## TASK STATEMENT
Those lines of the data that hold the word "preukazu" are to be copied out.

## DATA
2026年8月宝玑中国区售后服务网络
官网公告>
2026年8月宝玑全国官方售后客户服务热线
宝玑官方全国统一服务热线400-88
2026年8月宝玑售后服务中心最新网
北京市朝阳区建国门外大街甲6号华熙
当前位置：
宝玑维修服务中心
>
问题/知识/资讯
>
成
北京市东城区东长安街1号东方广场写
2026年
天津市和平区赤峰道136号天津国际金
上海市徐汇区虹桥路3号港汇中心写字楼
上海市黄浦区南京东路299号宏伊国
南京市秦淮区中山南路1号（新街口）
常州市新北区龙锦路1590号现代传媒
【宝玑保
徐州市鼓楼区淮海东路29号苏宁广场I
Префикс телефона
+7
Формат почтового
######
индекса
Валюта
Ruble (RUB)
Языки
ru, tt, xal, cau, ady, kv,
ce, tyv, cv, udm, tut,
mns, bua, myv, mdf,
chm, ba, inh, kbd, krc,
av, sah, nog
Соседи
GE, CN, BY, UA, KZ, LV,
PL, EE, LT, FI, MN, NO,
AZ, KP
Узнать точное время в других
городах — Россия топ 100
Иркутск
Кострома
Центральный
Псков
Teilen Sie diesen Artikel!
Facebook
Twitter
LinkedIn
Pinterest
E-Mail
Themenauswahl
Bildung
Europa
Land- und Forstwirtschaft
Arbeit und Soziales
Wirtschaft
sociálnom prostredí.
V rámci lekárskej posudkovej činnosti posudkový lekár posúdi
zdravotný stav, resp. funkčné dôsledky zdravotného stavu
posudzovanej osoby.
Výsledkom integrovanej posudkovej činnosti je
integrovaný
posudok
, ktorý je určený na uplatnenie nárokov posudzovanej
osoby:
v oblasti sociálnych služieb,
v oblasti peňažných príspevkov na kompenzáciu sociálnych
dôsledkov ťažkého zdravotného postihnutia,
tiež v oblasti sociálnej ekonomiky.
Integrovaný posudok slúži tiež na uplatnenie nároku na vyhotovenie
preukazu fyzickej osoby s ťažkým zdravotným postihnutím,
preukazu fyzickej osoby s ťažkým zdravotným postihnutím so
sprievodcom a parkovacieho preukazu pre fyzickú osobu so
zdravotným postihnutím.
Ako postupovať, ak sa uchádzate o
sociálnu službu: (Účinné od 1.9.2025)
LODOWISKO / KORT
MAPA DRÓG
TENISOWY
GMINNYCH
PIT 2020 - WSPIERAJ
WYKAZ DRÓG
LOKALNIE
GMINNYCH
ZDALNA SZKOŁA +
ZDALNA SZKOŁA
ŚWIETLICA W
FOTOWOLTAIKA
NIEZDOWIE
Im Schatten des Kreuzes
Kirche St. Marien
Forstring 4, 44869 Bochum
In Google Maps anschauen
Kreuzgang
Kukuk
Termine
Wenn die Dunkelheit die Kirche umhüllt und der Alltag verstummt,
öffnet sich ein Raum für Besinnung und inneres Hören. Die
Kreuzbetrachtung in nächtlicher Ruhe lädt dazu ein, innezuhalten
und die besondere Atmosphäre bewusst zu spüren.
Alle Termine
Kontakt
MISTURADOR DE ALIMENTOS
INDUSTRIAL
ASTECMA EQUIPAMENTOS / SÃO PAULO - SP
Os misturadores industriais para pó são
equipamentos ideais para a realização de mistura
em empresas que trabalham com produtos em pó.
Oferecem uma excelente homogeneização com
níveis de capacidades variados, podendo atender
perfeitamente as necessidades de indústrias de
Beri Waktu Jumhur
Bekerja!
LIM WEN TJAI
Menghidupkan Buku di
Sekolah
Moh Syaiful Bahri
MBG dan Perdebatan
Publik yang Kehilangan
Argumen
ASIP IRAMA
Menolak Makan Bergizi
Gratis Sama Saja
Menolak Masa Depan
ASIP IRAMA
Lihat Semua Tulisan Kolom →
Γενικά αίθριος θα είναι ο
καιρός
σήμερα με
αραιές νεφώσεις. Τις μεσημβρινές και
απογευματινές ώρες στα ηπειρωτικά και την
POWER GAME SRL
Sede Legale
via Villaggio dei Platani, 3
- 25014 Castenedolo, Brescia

## RESPONSE FOR THIS EXERCISE
preukazu fyzickej osoby s ťažkým zdravotným postihnutím,
preukazu fyzickej osoby s ťažkým zdravotným postihnutím so
sprievodcom a parkovacieho preukazu pre fyzickú osobu so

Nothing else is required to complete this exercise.